Swan Song

September started as always around here with cake and it will end, all being well, with dragon bread. Today was the first day of school, and then after dinner, the bigger kids will be heading off to church for their first choir practise, too. It is a month for resuming routines.

I’m not quite ready to let go of summer yet, but right now it feels more like summer has let go of us. I picture it upping anchor and drifting away like an unattended hot-air balloon, brightly lit and heading south, leaving me and Plum with noses pressed against the window pane on a rainy afternoon as the room around us slowly filling up with September’s routines.

I recently read a description of someone who finds joy in impermanence. Bold words and perhaps a worthy goal. I’m not there yet.

Part of my autumnal reluctance stems from our little Plum’s own counting down of days. This coming Friday, he will start at nursery and he knows (and tells me) that means four waiting days. He is so very, very excited. I’d hoped that these waiting days would be full of sunshine and we could just live at the park. A few more picnics and ball games before he joined the other kids in the playground. Sadly, the weather had other thoughts and we’ve spent today inside.

Things change and you can’t make plans. So what can you do? Hold on. Let go. Watch the moments as they pass. Glimpse beauty, and yes, even joy in their beautiful impermanence. Something to aspire to, perhaps. And thank God.

Here’s one moment like that I glimpsed this summer that I want to hold with a thankful heart.

We’d been picking blackberries again – in the set away picnic spot we discovered last year and which has become for us the very idea of epitome of berry patches. This year, however, the fruit was sparse. The bushes had been trimmed and the kids found they couldn’t reach much. Inevitably, they got a little bored and found a place to sit and watch the river.

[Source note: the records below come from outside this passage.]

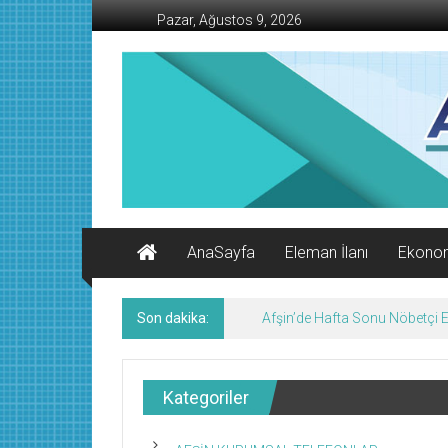
İçeriğe
Pazar, Ağustos 9, 2026
geç
AFŞİN
İŞ
MERKEZİ
Afşin'in
Ekonomi
Kanalı
AnaSayfa
Eleman İlanı
Ekono
Son dakika:
Afşin’de Hafta Sonu Nöbetçi
Kategoriler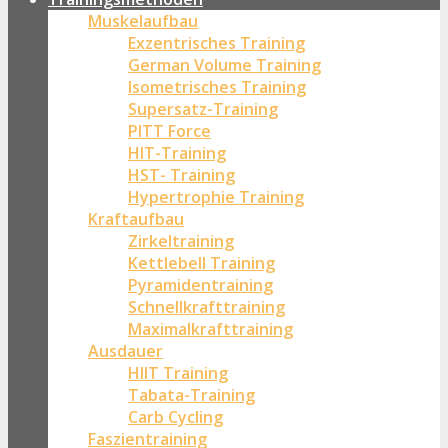
Muskelaufbau
Exzentrisches Training
German Volume Training
Isometrisches Training
Supersatz-Training
PITT Force
HIT-Training
HST- Training
Hypertrophie Training
Kraftaufbau
Zirkeltraining
Kettlebell Training
Pyramidentraining
Schnellkrafttraining
Maximalkrafttraining
Ausdauer
HIIT Training
Tabata-Training
Carb Cycling
Faszientraining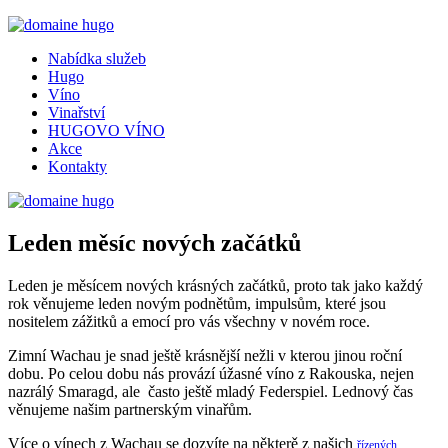
Nabídka služeb
Hugo
Víno
Vinařství
HUGOVO VÍNO
Akce
Kontakty
Leden měsíc nových začátků
Leden je měsícem nových krásných začátků, proto tak jako každý
rok věnujeme leden novým podnětům, impulsům, které jsou
nositelem zážitků a emocí pro vás všechny v novém roce.
Zimní Wachau je snad ještě krásnější nežli v kterou jinou roční
dobu. Po celou dobu nás provází úžasné víno z Rakouska, nejen
nazrálý Smaragd, ale často ještě mladý Federspiel. Lednový čas
věnujeme našim partnerským vinařům.
Více o vínech z Wachau se dozvíte na některě z našich
řízených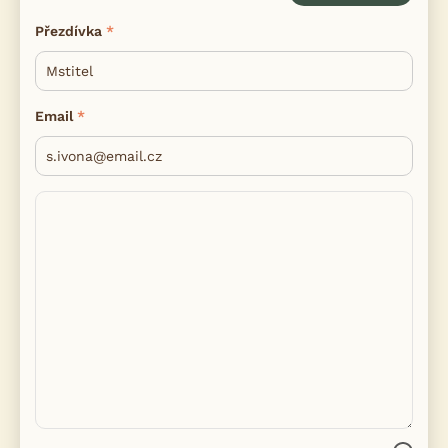
Přezdívka
Email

The Spouse and I kept picking what we could, happy that all three kids seemed settled. Then along came a swan. I saw it on the river just when the kids did and I warned them that it would be expecting bread and we only had blackberries. And no, I didn’t think that swans would like blackberries. I hope it wouldn’t be pushy or scare them. I hoped it wouldn’t get too close.

I suppose I was a little frightened that it might. Swans may be graceful on the river, but they have a lot of force in their bills not to mention the power of their mighty wings. The swan came in close, paddling right up to the shoreline where my kids sat. The kids stayed still, amazed at this beautiful, wild bird. Then Blue, in his own inimitable way, wondered aloud if the swan might like to hear a song.

And he sang.

He’s a musical kid and carries a tune well. He chose a song that he learned at choir and Bean joined in softly, a little self-consciously at first, but then more confidently as the swan seemed to listen. It really did. Whether birds hear songs as we do or even have a concept of music as opposed to noise, I have no idea, but this swan listened.  It stayed close to the shore, close enough that the children might have touched its head, and watched them with interest, turning back and forth in the water and paying close attention. The kids kept singing softly, fearlessly.

Later, they told me about the swan’s long feathers and its dark feet paddling under the surface of the river. They told me how it blinked its eye and listened to their songs.

I hope they will remember that afternoon, that swan and their song. It was beautiful and grace-filled and I’m so thankful that I was there to see that brief moment of shared wonder.